HOUSTON — Exxon Mobil has been under pressure for more than a year to explain its handling of climate change issues in the past. Now the company faces new pressure to explain its future, particularly how it will change in response to a warming world.

At the company’s planned annual meeting Wednesday in Dallas, shareholders will vote on a resolution to prod Exxon Mobil to disclose the risks of climate change to its business.

Such resolutions have been floated before, and they typically do not pass. But there is a growing chorus of investors, many of them large institutional shareholders, who say they are worried that Exxon Mobil, the largest publicly traded energy company in the world, is not adequately preparing for tighter times if countries start acting on the pledges they made in December as part of the Paris climate change accord.

Exxon Mobil, for example, projects that global demand for oil will keep growing — by about 13 percent from today, to 109 million barrels of oil a day by 2040.
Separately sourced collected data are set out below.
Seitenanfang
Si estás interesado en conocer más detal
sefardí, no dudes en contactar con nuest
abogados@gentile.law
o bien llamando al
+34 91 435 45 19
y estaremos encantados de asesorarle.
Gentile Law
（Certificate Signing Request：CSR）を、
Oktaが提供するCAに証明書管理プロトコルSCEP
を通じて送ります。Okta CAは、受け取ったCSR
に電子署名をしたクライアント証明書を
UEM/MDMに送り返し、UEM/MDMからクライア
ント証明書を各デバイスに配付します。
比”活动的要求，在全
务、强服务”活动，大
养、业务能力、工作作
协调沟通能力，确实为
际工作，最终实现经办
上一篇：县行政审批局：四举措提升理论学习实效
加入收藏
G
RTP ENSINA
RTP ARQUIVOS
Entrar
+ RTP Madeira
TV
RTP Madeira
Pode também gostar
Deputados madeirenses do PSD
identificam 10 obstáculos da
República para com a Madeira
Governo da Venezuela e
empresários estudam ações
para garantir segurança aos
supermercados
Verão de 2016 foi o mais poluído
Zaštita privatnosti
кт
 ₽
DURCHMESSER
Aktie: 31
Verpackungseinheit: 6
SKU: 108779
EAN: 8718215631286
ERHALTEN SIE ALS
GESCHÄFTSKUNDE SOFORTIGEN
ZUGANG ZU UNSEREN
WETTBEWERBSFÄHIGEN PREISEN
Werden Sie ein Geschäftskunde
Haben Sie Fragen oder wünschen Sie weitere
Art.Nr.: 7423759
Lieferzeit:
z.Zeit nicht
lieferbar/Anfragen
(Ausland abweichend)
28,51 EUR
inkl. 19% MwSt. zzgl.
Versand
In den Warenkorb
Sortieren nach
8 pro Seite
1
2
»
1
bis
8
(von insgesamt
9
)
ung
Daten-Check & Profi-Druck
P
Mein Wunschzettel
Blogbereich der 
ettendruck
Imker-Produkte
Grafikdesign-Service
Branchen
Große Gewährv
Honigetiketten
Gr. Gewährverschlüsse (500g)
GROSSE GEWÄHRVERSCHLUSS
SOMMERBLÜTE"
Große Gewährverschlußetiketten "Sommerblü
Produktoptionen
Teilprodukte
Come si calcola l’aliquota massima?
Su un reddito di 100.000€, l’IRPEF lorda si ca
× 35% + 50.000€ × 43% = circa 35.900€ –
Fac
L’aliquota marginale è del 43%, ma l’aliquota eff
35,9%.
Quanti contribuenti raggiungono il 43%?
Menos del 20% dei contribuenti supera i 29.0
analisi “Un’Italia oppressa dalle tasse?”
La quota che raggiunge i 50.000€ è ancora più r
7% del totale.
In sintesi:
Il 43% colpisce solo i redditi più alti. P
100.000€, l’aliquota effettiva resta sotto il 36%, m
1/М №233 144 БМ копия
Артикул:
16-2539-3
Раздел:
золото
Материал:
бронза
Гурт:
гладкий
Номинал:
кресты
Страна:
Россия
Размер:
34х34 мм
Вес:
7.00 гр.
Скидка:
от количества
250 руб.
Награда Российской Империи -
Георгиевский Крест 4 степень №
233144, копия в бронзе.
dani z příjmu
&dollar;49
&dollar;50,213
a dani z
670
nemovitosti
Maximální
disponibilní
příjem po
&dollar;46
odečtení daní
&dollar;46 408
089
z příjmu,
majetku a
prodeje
But the International Energy Agency’s projections include one scenario where demand could drop by 22 percent by 2040, to 74 million barrels a day by that year, if measures are put in place to keep global warming at levels that could avoid the most devastating consequences.

The shareholder resolution calls for Exxon Mobil to publish an annual assessment of impacts of various climate change policies, including ones that would lead to the steep drops foreseen in the most severe energy agency’s forecast. Another resolution calls for the company to give shareholders a bigger say over governance.

Exxon Mobil tried to block the climate change resolution, but the Securities and Exchange Commission ruled in March that shareholders must be allowed to vote.

“Investors can’t afford to have Exxon become the next Kodak,’’ said Scott M. Stringer, the comptroller of New York City, whose pension fund owns roughly $1 billion worth of fossil fuel stocks.

“It is impossible for them to do business for the next 100 years as they have the last 100 years,’’ added Stringer, who supports the risk-disclosure resolution.